Top of DATA SHOWN

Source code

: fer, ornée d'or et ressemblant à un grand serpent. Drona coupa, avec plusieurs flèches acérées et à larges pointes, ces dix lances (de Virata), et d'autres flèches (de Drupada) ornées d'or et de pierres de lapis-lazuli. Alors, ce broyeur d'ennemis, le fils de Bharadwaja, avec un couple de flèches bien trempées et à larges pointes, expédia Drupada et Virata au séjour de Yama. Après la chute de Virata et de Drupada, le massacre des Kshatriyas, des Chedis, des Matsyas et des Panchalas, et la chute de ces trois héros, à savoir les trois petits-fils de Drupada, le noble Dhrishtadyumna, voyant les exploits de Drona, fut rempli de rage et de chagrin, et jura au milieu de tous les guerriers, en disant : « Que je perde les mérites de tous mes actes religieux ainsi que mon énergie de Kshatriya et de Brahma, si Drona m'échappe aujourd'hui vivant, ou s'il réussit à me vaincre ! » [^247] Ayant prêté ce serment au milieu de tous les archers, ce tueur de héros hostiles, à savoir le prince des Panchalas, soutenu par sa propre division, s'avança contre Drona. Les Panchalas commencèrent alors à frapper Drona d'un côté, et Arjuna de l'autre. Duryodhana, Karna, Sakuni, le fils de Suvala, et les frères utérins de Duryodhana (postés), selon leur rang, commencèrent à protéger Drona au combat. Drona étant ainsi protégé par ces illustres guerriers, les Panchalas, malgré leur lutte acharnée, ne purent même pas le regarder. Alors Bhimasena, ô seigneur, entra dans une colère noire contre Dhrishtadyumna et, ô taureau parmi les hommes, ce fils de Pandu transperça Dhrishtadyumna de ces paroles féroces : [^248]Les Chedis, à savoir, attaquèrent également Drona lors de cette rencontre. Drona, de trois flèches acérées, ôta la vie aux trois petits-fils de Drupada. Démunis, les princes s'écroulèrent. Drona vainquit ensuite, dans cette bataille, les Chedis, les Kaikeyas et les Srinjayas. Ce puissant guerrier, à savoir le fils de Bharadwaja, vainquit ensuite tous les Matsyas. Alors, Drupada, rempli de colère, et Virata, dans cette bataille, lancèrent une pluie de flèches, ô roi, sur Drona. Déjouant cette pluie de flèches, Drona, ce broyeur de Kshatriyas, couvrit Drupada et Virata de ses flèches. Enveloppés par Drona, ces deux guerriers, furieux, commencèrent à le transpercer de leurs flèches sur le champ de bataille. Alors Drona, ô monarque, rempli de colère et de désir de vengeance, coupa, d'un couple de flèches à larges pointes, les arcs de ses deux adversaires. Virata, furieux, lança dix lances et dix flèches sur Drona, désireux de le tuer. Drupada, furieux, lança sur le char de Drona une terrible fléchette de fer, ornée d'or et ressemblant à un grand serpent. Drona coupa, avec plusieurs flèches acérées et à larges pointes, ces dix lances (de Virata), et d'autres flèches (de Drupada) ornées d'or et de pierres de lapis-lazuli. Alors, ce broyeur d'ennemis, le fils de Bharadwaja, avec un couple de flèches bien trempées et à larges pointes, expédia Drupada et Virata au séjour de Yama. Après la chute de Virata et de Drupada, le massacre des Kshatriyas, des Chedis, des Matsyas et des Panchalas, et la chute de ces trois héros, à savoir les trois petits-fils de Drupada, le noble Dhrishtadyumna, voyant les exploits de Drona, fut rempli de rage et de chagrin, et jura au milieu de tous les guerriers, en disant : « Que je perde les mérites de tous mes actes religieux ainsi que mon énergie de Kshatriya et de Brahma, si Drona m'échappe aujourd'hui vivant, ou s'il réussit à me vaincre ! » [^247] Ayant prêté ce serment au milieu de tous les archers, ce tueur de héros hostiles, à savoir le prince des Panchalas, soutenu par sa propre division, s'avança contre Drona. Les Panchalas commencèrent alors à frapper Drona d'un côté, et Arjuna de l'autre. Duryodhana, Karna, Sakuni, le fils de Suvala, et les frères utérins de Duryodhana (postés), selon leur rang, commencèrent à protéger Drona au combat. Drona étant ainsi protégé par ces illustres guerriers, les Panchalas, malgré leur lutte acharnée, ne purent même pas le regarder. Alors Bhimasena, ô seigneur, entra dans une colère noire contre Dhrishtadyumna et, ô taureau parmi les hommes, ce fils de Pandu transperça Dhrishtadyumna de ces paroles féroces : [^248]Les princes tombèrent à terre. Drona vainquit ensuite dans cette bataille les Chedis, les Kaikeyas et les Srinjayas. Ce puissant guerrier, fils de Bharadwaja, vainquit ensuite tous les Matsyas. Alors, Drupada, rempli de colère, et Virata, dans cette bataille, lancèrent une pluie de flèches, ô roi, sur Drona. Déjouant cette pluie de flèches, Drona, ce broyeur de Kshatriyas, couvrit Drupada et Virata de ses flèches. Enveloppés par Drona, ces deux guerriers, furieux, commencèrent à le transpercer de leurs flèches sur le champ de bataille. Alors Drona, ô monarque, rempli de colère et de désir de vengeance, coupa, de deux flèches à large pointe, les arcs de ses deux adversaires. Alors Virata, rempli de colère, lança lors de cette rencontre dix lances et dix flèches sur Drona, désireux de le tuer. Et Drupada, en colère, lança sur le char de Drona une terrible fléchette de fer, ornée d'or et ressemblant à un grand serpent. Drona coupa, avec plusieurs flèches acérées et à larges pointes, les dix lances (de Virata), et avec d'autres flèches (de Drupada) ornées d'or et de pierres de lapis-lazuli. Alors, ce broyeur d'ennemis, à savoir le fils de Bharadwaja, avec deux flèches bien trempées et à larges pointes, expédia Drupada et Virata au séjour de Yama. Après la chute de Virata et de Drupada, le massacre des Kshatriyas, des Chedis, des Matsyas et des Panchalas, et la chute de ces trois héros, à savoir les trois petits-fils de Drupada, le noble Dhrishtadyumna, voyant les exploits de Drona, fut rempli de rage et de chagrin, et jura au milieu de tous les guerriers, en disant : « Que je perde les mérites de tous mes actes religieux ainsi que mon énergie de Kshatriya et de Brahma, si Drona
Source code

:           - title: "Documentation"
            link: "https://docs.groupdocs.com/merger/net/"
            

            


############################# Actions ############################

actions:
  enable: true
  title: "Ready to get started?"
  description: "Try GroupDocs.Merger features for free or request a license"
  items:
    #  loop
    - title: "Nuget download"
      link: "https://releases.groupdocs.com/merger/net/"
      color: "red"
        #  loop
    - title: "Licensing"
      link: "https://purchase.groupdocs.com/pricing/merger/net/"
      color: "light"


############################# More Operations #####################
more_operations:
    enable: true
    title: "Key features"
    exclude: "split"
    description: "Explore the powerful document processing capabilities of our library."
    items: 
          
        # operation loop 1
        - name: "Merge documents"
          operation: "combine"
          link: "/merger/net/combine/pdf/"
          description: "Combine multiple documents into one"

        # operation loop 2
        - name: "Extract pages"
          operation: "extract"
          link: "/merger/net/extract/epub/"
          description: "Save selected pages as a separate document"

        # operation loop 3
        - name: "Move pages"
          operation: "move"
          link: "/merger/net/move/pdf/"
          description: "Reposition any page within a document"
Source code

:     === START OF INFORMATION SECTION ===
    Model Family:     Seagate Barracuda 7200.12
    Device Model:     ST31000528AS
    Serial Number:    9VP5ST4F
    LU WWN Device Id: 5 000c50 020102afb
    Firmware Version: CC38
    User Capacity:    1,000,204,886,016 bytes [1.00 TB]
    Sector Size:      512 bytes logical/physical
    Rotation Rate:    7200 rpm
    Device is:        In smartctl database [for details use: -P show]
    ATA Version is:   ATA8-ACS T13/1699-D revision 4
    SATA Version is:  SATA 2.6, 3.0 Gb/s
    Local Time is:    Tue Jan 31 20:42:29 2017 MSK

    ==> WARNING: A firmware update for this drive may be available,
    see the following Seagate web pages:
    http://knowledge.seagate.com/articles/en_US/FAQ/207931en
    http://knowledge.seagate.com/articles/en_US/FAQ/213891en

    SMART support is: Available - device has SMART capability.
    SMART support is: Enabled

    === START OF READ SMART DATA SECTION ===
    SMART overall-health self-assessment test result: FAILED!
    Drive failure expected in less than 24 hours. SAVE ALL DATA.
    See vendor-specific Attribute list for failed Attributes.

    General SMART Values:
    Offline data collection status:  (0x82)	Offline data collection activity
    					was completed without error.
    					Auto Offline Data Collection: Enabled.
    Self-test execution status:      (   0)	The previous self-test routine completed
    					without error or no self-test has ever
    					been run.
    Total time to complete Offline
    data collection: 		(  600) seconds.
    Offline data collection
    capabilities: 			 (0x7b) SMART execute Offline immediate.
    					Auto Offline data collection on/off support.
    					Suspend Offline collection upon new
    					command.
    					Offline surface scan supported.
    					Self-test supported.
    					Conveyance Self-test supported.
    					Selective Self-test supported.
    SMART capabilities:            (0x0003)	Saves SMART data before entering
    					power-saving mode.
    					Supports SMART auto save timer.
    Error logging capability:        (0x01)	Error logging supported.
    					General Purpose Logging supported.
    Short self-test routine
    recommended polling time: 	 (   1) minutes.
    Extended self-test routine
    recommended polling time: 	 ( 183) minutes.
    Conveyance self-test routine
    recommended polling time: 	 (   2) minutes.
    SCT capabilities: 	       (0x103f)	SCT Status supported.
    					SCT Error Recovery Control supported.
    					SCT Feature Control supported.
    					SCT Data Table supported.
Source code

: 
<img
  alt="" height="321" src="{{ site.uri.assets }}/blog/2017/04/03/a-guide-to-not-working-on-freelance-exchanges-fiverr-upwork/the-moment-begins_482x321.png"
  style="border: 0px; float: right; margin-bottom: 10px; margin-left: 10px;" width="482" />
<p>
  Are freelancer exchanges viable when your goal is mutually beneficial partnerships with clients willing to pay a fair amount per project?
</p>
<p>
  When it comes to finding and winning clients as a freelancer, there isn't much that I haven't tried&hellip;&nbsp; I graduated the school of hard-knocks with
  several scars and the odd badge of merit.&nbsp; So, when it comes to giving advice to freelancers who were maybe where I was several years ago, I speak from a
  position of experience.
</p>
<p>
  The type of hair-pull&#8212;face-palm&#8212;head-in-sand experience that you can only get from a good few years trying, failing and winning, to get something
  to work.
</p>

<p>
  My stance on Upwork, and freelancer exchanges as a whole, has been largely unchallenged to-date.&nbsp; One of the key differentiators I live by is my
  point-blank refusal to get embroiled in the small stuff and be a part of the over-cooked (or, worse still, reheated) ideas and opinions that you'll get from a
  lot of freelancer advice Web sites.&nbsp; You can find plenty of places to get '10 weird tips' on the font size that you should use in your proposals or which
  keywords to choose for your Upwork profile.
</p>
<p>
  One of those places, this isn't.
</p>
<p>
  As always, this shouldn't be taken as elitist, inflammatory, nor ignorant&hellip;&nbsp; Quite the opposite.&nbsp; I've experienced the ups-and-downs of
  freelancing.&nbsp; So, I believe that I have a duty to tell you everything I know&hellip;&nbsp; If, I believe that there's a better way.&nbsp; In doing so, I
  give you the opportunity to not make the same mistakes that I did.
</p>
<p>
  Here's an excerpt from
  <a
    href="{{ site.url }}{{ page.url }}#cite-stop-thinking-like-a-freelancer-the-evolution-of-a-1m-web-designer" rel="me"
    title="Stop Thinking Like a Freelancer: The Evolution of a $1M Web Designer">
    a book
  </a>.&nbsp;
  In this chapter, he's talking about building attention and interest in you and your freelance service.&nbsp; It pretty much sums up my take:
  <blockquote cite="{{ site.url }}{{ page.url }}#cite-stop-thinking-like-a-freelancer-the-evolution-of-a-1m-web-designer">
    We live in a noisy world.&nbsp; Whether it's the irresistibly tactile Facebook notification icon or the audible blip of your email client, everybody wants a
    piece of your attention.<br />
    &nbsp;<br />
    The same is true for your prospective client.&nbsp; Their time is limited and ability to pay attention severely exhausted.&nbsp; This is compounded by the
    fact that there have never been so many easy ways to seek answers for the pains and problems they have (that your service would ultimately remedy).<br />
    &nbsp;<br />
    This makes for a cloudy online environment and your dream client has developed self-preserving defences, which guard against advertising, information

Bottom of DATA SHOWN

### DESCRIPTION OF THE TASK
Could you retype exactly the lines above, starting at the line that contains "WARNING: A firmware" and ending at the line that contains "Auto Offline Data Collection: Enabled.", and nothing more?

### THE COMPLETED TASK
    ==> WARNING: A firmware update for this drive may be available,
    see the following Seagate web pages:
    http://knowledge.seagate.com/articles/en_US/FAQ/207931en
    http://knowledge.seagate.com/articles/en_US/FAQ/213891en

    SMART support is: Available - device has SMART capability.
    SMART support is: Enabled

    === START OF READ SMART DATA SECTION ===
    SMART overall-health self-assessment test result: FAILED!
    Drive failure expected in less than 24 hours. SAVE ALL DATA.
    See vendor-specific Attribute list for failed Attributes.

    General SMART Values:
    Offline data collection status:  (0x82)	Offline data collection activity
    					was completed without error.
    					Auto Offline Data Collection: Enabled.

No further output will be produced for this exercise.